Iran gas pipeline to go ahead: India

Agence France-Presse, New Delhi

India will not be deterred by U.S. opposition to a multi-billion dollar gas pipeline from Iran through Pakistan as it is imperative to meet the country's energy growing needs, the foreign minister said in a report on Saturday.

"Our energy needs are going to increase exponentially in the next 20 years and there's no other way but to have this kind of an arrangement," Foreign Minister Natwar Singh said in an interview with The Hindu newspaper.

Negotiations to build the US$4.5 billion gas pipeline from Iran to India via Pakistan began in 1994 but little headway was made because of tensions between Pakistan and India, which have fought three wars since gaining independence in 1947 from Britain.

But against a backdrop of easing tensions between the nuclear- armed neighbors, Indian Oil Minister Mani Shankar Aiyer said in February he had won cabinet approval for resuming talks on the 2,600-kilometer overland pipeline.

Aiyer also said he would visit Islamabad this month to discuss the logistics of the pipeline linking Iran's South Pars gas field to India via southwest Pakistan.

"Our petroleum minister is going to Pakistan very soon. The earlier impression was that India was the stumbling block. We are not," Singh said.

The minister said New Delhi would proceed with the project despite Washington's reservations made known by U.S. Secretary of State Condoleezza Rice during a visit here in March.
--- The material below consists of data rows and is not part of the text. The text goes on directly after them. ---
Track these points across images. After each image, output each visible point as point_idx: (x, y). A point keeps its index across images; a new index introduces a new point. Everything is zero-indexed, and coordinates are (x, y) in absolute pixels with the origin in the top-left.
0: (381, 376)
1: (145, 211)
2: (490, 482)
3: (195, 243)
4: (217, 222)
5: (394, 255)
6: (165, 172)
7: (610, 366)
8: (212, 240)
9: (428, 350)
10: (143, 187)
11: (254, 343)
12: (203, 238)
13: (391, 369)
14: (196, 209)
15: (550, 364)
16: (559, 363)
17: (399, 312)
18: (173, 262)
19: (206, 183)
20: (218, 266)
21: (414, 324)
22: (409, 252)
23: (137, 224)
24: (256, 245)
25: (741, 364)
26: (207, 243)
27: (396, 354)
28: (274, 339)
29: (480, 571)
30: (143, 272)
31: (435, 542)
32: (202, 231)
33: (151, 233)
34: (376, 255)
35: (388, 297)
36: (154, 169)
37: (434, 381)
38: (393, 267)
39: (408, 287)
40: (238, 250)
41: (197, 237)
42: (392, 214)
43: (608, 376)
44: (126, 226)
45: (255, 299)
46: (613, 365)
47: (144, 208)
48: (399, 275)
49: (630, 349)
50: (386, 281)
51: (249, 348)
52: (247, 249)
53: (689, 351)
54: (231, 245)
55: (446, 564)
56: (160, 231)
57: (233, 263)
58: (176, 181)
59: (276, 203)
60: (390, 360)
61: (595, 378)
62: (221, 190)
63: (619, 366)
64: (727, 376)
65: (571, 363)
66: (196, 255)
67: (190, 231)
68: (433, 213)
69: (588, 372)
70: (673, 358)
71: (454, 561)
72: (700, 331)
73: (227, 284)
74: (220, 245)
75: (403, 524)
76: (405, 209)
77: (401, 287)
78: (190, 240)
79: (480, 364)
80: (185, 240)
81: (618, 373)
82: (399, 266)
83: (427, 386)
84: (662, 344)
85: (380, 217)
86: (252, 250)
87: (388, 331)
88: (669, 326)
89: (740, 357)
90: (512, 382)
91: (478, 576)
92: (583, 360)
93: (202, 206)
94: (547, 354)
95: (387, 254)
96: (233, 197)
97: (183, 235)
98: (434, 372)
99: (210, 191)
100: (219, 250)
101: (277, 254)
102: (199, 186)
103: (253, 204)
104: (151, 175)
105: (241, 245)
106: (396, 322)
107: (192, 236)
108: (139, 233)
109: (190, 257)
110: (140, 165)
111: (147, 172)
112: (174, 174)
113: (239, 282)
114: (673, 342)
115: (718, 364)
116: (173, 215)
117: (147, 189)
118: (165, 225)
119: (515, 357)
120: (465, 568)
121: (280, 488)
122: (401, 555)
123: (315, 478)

Rice offered talks on energy cooperation with India, which a state department official later said would encompass civilian nuclear power as well.
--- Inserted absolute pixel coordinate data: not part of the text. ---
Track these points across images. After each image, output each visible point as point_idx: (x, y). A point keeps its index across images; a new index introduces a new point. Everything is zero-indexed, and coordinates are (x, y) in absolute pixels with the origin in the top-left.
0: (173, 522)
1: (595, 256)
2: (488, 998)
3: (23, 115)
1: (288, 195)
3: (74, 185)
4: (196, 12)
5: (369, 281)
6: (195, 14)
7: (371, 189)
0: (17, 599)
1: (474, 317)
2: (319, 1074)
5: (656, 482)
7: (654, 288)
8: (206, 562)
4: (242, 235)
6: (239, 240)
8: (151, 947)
"It's a recognition that they (India) have enormous energy needs. Their economy is going fast, they have a huge population," the U.S. official added.
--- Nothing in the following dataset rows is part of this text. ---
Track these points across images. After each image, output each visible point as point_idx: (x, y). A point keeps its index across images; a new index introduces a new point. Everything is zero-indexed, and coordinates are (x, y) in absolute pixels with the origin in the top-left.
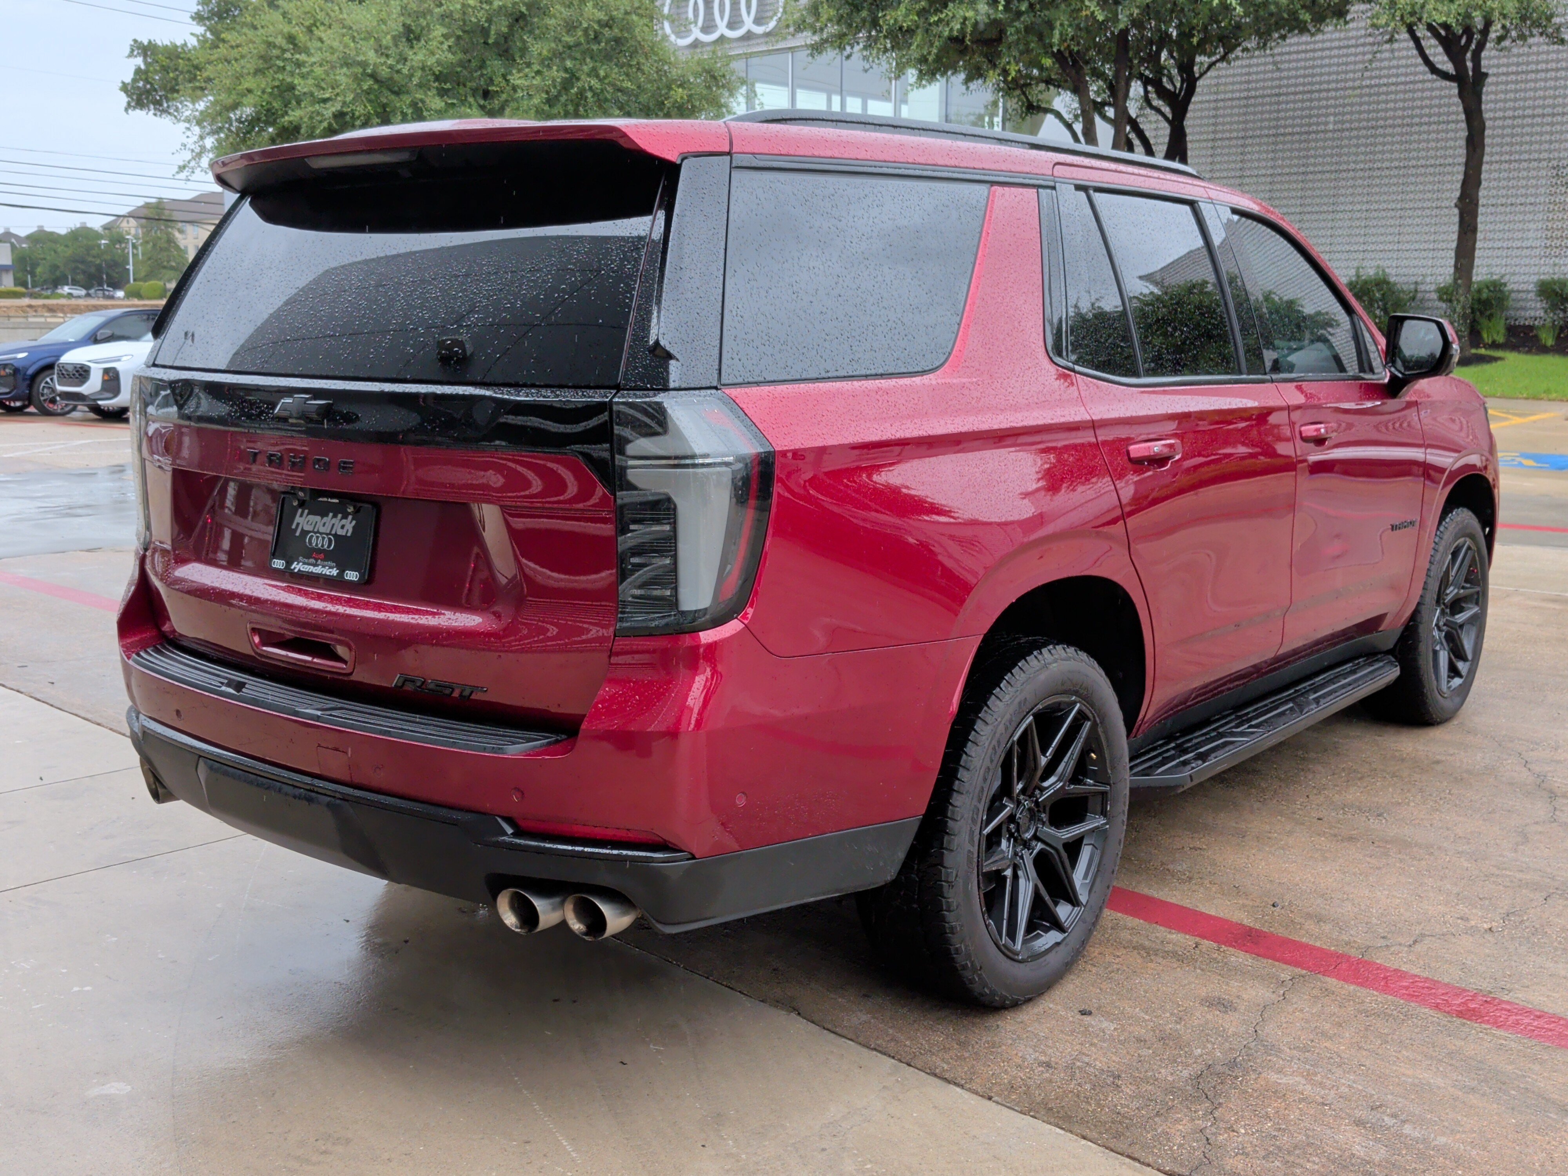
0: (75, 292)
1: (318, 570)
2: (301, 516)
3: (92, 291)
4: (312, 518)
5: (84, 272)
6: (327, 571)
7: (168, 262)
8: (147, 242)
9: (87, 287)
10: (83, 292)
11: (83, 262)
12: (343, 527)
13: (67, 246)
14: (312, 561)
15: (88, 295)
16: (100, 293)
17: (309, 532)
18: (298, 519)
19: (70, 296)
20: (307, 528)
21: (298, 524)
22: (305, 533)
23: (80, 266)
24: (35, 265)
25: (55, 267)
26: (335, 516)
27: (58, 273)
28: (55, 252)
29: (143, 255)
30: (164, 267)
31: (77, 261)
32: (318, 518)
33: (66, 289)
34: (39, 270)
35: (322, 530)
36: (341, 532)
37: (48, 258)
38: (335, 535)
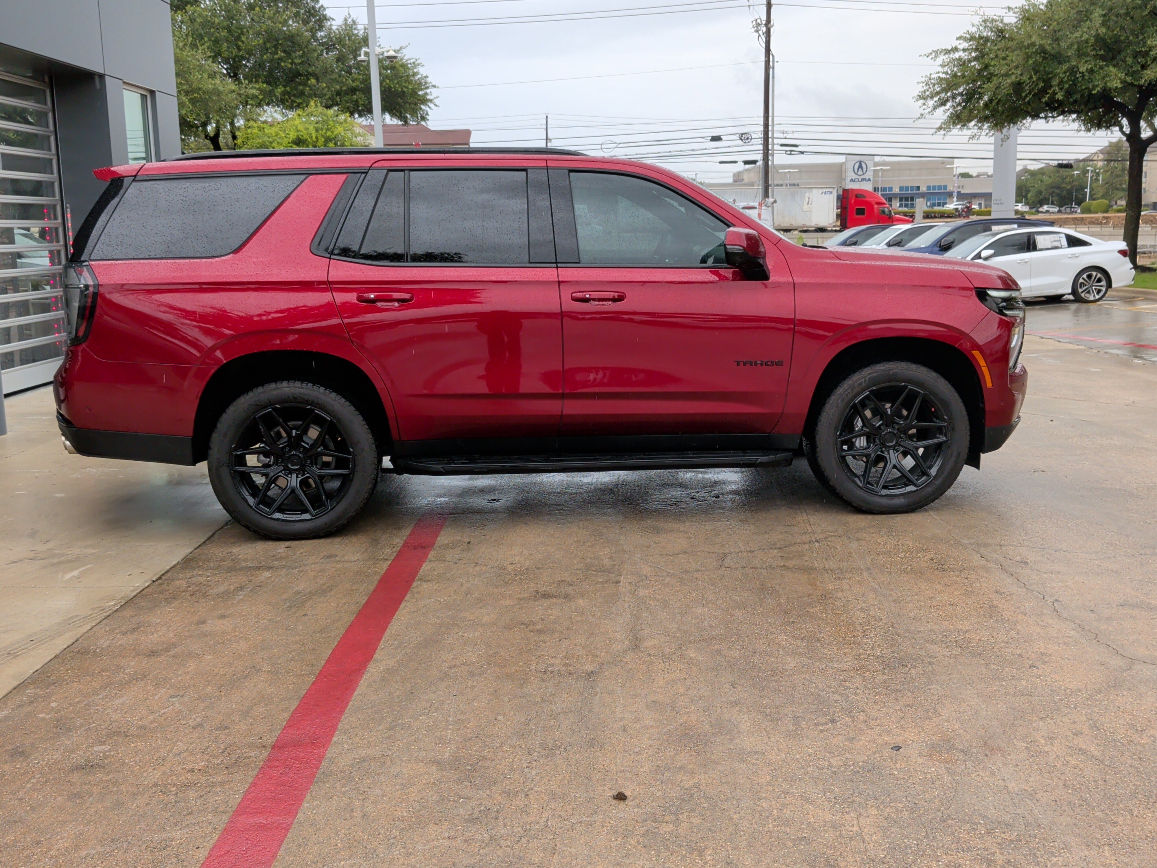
0: (1051, 210)
3: (1063, 209)
5: (1058, 195)
7: (1120, 185)
8: (1108, 171)
9: (1060, 206)
10: (1056, 209)
11: (1058, 188)
13: (1050, 177)
15: (1060, 211)
16: (1068, 210)
19: (1047, 212)
23: (1056, 191)
24: (1028, 191)
25: (1040, 192)
27: (1041, 197)
28: (1042, 181)
29: (1103, 180)
30: (1117, 189)
31: (1053, 187)
33: (1045, 208)
34: (1029, 195)
37: (1036, 186)
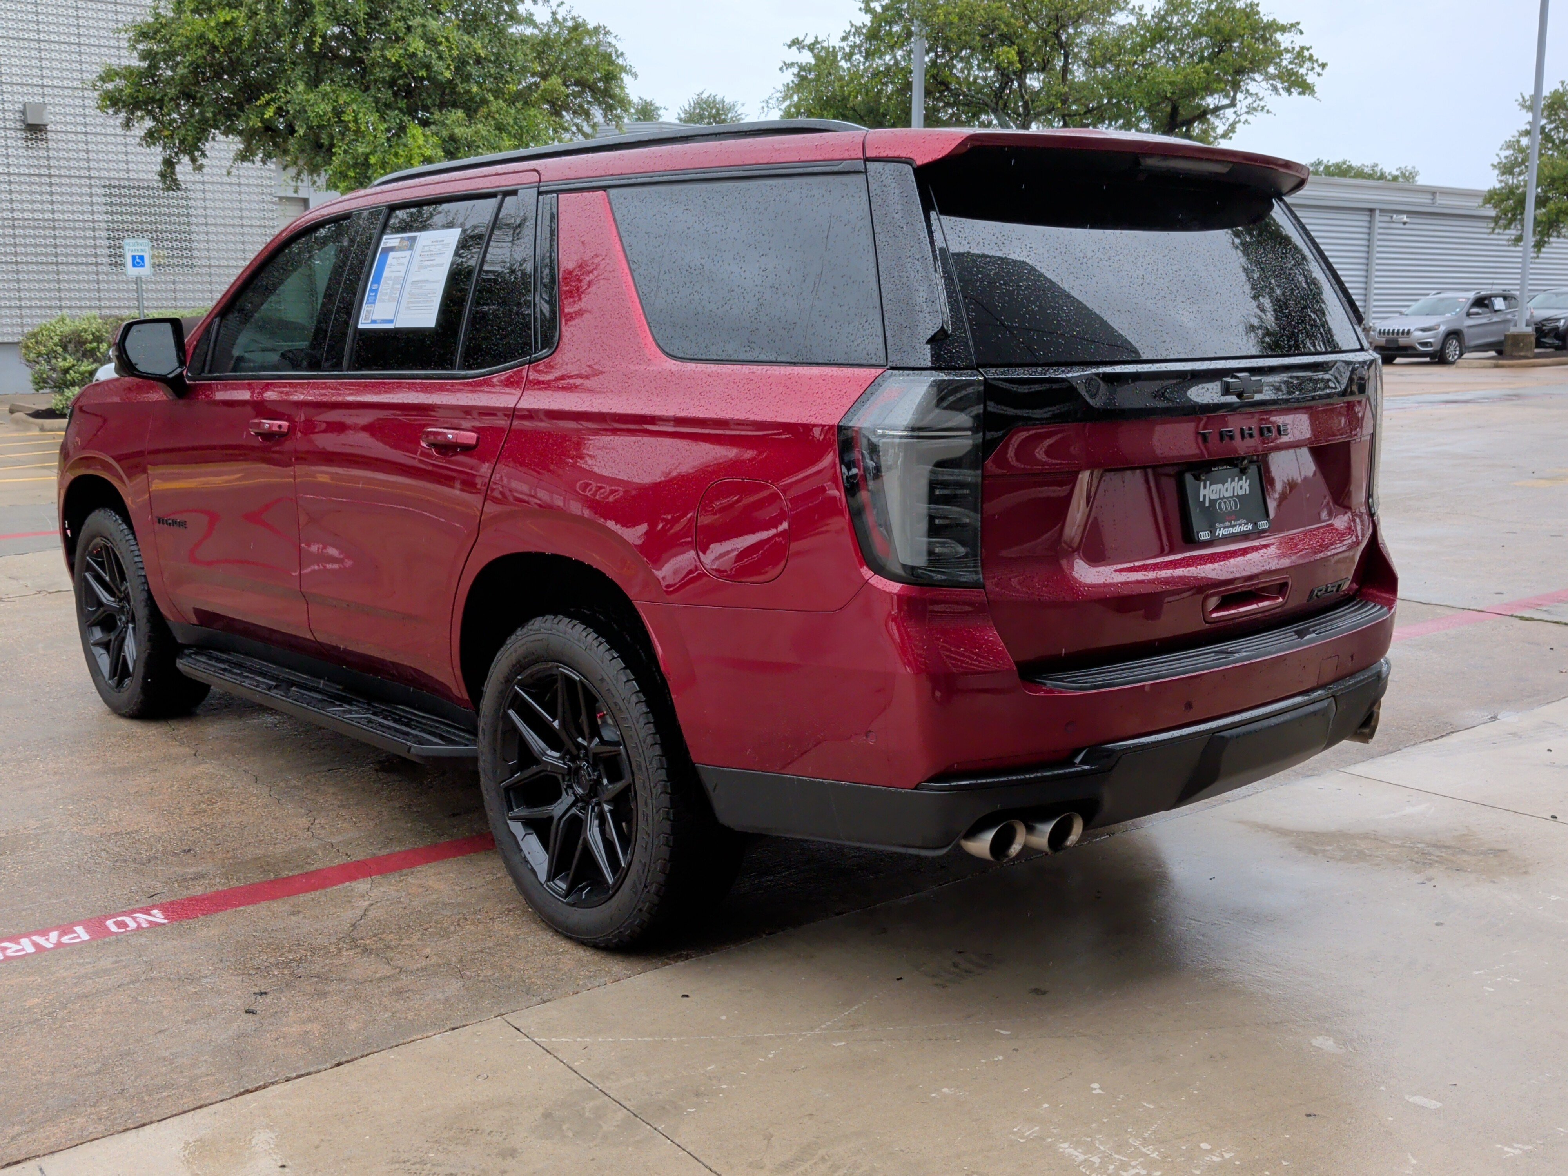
1: (1236, 530)
2: (1205, 487)
4: (1215, 487)
6: (1244, 528)
12: (1241, 487)
14: (1227, 524)
17: (1216, 500)
18: (1202, 492)
20: (1213, 497)
21: (1204, 496)
22: (1213, 502)
26: (1233, 480)
32: (1220, 486)
35: (1227, 495)
36: (1241, 492)
38: (1238, 496)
In the interview with The Hindu, the Indian foreign minister also said a peace dialogue with Pakistan on their long-running dispute over the Himalayan region of Kashmir was showing progress.

"The composite dialogue is going extremely well," he said referring to official talks that resumed early last year.

"There is some terrorist activity going on," Singh said referring to an Islamic insurgency in Indian-administered Kashmir that New Delhi says is actively encouraged by Islamabad, a charge Pakistan denies.

"But the overall India-Pakistan scene looks more promising than it has done for many decades," he said.

Singh also praised Pakistani President Pervez Musharraf, saying that without his "personal involvement," many confidence- building measures, including the resumption of a bus link between the two zones of Kashmir after a gap of almost 60 years, would not have been possible.